Elle est née loin des savanes africaines, mais son arrivée raconte déjà une histoire de patience, de stratégie et d’ambition écologique. Dans un parc zoologique du littoral central, une naissance rarissime redessine les contours de la conservation animale au Maroc.
Le parc zoologique Dream Village a annoncé, la naissance de la toute première girafe née sur le sol national. Une femelle, en parfaite santé, dont l’arrivée marque un tournant symbolique dans les efforts de conservation et de reproduction locale de cette espèce emblématique.
Fruit de l’union de Sophie, cinq ans, et de Paco, neuf ans, tous deux originaires d’Italie, la jeune girafonne est l’aboutissement d’un long processus.
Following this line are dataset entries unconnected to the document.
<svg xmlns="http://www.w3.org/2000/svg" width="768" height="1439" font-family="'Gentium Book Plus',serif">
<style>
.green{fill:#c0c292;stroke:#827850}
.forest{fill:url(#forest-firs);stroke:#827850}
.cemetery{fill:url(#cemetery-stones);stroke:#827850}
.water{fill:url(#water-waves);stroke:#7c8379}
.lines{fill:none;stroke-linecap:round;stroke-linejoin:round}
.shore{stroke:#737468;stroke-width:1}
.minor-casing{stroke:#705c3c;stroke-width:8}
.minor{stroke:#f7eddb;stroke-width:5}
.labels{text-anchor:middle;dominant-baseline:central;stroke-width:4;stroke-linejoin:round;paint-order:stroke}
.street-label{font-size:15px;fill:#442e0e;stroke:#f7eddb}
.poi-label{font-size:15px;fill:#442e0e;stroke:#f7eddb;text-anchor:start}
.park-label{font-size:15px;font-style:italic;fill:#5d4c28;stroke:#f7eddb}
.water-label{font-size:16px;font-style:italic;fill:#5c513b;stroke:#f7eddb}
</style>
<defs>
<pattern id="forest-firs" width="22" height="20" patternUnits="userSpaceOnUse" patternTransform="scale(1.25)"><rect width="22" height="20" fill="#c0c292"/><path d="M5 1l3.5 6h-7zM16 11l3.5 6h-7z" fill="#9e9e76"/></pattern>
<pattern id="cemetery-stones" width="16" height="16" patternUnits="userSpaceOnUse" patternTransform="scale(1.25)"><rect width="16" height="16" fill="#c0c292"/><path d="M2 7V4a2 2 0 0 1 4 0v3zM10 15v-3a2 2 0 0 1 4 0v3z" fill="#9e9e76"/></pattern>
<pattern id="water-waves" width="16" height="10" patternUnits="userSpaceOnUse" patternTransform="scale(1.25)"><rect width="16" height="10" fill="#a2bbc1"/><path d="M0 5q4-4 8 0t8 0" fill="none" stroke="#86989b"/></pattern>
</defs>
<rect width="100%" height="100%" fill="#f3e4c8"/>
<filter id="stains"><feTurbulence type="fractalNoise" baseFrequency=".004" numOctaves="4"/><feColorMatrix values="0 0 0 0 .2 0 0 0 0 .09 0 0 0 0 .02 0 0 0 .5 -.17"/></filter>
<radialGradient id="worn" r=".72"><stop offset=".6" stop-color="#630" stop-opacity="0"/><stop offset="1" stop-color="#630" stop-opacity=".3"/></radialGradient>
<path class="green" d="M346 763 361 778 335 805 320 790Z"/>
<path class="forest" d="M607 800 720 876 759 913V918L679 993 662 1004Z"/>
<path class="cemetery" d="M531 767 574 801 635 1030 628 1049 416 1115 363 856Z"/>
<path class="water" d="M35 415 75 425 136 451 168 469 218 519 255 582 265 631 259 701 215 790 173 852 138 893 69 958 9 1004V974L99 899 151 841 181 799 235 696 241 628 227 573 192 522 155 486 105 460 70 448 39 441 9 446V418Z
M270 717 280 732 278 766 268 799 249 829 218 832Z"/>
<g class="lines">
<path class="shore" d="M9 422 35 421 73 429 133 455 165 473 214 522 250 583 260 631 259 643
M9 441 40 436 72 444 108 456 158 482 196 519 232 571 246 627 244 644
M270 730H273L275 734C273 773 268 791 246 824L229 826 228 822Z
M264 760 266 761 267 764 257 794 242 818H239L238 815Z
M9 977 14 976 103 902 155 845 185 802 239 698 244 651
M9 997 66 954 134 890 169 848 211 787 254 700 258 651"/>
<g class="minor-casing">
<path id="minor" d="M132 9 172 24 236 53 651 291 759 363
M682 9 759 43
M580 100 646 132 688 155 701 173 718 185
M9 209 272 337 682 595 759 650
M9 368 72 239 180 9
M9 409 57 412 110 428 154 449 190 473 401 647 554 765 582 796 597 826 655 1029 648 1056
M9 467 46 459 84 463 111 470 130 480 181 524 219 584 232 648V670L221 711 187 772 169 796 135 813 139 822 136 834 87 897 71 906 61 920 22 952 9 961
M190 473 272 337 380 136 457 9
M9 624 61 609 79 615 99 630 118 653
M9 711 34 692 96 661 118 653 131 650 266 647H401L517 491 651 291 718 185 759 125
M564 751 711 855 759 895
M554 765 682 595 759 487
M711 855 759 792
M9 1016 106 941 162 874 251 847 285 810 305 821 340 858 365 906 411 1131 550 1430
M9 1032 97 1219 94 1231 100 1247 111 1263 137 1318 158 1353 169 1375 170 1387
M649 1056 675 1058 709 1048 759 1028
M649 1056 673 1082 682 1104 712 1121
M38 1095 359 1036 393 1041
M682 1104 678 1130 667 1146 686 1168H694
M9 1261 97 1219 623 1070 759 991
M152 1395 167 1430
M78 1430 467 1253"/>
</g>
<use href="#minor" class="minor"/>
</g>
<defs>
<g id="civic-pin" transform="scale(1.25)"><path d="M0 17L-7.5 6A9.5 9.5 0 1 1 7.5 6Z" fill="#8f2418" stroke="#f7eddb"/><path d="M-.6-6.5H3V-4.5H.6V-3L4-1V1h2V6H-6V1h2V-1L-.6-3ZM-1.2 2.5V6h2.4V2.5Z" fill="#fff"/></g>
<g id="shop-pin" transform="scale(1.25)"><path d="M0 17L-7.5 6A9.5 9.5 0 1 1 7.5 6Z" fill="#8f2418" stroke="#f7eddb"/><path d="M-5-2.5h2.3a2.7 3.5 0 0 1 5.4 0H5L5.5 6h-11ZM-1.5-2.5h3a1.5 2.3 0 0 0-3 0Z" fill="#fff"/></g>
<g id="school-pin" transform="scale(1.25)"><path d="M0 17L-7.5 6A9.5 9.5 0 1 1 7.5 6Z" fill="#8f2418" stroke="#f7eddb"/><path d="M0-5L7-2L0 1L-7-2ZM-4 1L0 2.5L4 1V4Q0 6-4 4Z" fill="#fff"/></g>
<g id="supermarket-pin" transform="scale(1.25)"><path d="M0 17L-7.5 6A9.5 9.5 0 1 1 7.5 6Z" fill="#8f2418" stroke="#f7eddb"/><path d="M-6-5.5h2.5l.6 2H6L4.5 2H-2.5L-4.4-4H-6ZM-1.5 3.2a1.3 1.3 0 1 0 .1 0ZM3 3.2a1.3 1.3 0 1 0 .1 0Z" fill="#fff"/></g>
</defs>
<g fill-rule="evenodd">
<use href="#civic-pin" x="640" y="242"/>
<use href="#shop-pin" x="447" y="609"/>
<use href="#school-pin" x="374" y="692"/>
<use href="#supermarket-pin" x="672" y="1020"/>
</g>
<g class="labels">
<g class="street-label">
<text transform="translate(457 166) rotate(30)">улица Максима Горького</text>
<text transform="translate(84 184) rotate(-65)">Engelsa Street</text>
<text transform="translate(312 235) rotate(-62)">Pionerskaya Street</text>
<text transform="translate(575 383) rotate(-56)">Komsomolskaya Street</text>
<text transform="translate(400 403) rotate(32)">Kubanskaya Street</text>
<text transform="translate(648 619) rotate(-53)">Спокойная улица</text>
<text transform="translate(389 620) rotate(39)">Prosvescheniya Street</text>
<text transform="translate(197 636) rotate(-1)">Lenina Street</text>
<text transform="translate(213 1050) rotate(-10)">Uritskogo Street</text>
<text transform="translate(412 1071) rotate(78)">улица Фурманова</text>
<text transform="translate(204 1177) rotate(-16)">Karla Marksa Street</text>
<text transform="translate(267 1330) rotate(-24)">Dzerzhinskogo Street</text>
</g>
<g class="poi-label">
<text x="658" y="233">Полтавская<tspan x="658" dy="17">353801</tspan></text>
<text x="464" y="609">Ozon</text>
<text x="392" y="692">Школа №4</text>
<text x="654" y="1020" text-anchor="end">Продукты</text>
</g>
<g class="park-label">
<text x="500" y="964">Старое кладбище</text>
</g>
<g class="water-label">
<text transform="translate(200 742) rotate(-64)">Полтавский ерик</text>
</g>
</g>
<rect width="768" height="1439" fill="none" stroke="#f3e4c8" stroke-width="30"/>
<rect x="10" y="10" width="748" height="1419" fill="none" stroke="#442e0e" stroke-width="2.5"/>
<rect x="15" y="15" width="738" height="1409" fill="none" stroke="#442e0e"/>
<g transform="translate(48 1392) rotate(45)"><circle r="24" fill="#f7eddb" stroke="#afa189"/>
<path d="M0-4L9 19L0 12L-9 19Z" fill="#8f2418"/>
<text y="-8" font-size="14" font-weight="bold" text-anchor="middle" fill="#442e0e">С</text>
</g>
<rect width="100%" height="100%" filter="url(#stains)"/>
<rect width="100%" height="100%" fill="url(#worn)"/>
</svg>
Importés il y a près de cinq ans, ses parents ont progressivement trouvé leur place au sein du parc, jusqu’à devenir, au fil du temps, des pensionnaires pleinement intégrés au patrimoine animalier national.
La gestation, longue d’environ quinze mois, une patience à la mesure de la silhouette élancée de l’espèce, s’est déroulée conformément aux cycles biologiques de la girafe. La petite femelle restera auprès de sa mère pendant plus d’un an, période essentielle d’allaitement, d’observation et d’apprentissage. Les équipes vétérinaires assurent un suivi quotidien, veillant à chaque détail de son développement, comme on surveille une promesse fragile mais précieuse.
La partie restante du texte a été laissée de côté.